Clinical trials for these programs are set to begin in the second half of 2025.
Financial Strength
As of September 30, 2024, CRISPR Therapeutics reported a strong balance sheet with approximately $1.9 billion in cash, cash equivalents, and marketable securities. This financial stability is expected to support ongoing development for at least 3.6 years without needing to raise additional capital.
With these developments, CRISPR Therapeutics is well-positioned for potential growth in 2025, as the company continues to advance its pipeline and commercialize its first approved therapy.

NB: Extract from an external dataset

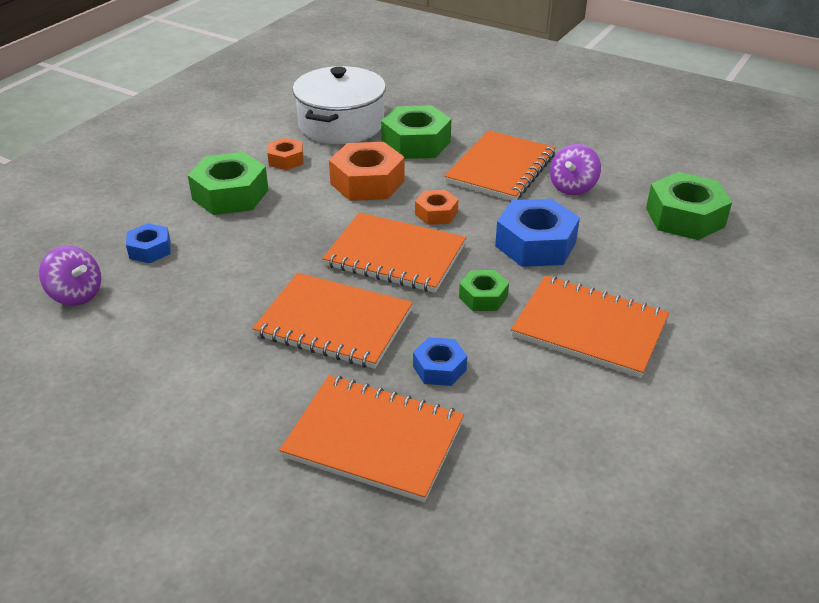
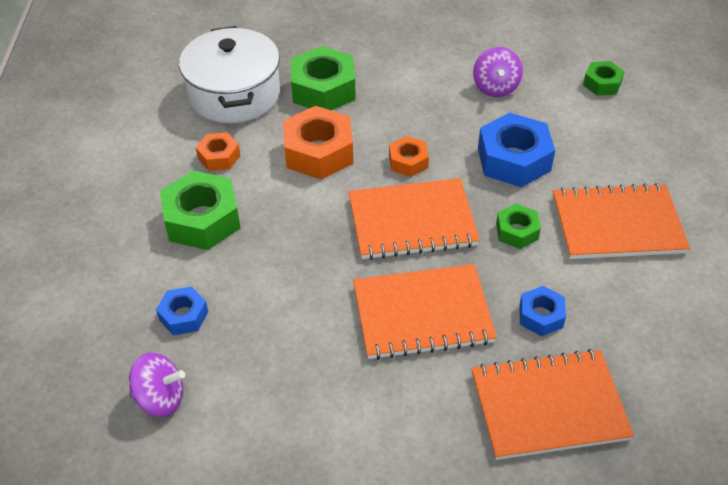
camera: 30 degrees left, 10 degrees up
(501, 168) = (421, 90): orange notebook -> none
(685, 217) = (602, 83): green nut -> green nut, size x0.55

Boys these therapies are trillion dollar therapies, as there is no cure until now. Crispr Therapeutics is a massive technological breakthrough - and CrSp is 1st to market with 1st to market advantage ... and a factory for these genetic products, that is what they are, genetic therapy products ...

14 ก.พ.

บันทึก

Did you know that just with the two therapies that have been approved, sickle cell disease and the other one related to cancer and T cells being overactive crisper therapeutics has an intrinsic value of $1075 per share. Just do the calculation. 70,000,000 afflicted with sickle cell disease, 5 million new afflicted people per year, and the T cell hyperactive condition on cancer patients flick 7% of all cancer patients. And you know that cancer will be the ultimate killer when you get old. That means that sickle cell therapy is pricing a 2,000,600 per treatment and the sickle cell hyperactive and cancer patients costs $1 million per treatment. I'll leave you with that thought. And by the way, if you think that Pharma will not go for this, you're wrong the payment upfront is much bigger than the payment overtime. And a chronic treatment for a patient afflicted with any of this diseases after you do the NPV net pressing value you realize that Chris therapy it's much better. Not only this, but the government has an incentive to actually cover part of the insurance cost of this therapies so they can integrate patients afflicted into the productive, workforce and generate income from tax revenue. This is why I believe that Chris therapeutics will be licensing very successfully. This therapies to Pharma far and wide, so the only bottleneck was insurance so the government will pick up the insurance that's for sure because it makes sense from a mathematical perspective.